Search code examples
cachingmemoryx86-64intrinsics

Write-combining: which cache line is avoided to be read before written?


Regarding non-temporal writes and write-combining techniques, I have the following code

void setbytes(char *p, int c)
{
__m128i i = _mm_set_epi8(c, c, c, c,
c, c, c, c,
c, c, c, c,
c, c, c, c);
_mm_stream_si128((__m128i *)&p[0], i);
_mm_stream_si128((__m128i *)&p[16], i);
_mm_stream_si128((__m128i *)&p[32], i);
_mm_stream_si128((__m128i *)&p[48], i);
}

taken from here

It is written that

To summarize, this code sequence not only avoids reading the cache line before it is written, it also avoids polluting the cache with data which might not be needed soon. This can have huge benefits in certain situations.

My question is: which cache line is avoided to be written?
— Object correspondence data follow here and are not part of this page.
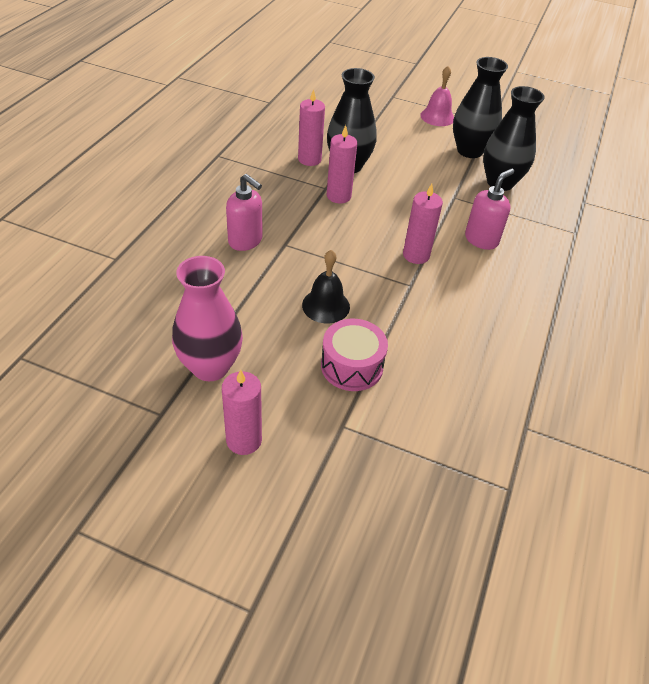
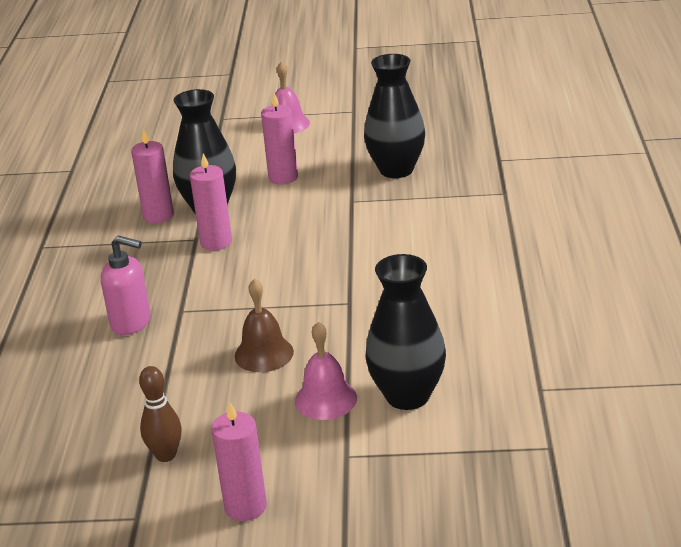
camera: 15 degrees left, 15 degrees down
pink vase [172,256,243,381] -> brown bowling pin [139,366,182,462]
black bell [302,250,350,323] -> brown bell [235,279,294,372]
pink drum [321,319,388,391] -> pink bell [295,322,357,420]
pink candle [403,184,443,264] -> pink candle moved to [261,93,298,184]
black vase [453,57,508,158] -> black vase moved to [365,254,446,410]
pink soap dispenser [465,168,514,250] -> none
The cache line that stores the content of the i variable or the cache line where the p pointer points (which gets modified afterwards)?


Solution

  • about: "avoids reading the cache line before it is written"

    This statement refers to the 'write allocate' policy for handling writes that miss the cache. All modern x86 processors do this. It goes like this: Software writes to memory using a normal mov instruction. If that address is already cached, then cache is updated and there is no DRAM access at all. However, if the data is not in cache, the processor reads that cache line from DRAM. Then the data from the mov instruction is merged into the data in cache. The processor will postpone writing that data back out to DRAM for as long as possible. The end result is counter-intuitive: software executes a write (mov) instruction, and a single DRAM read (burst) results. If this pattern repeats, the cache will eventually become full and evictions will be needed to make room for the reads. In that case, there will be a DRAM write burst of an unrelated cache line address followed be read of the address the software is writing. This explains why non-temporal stores give roughly 2X the performance for filling a large buffer. Only half as many DRAM accesses occur when compared to using mov to fill the buffer.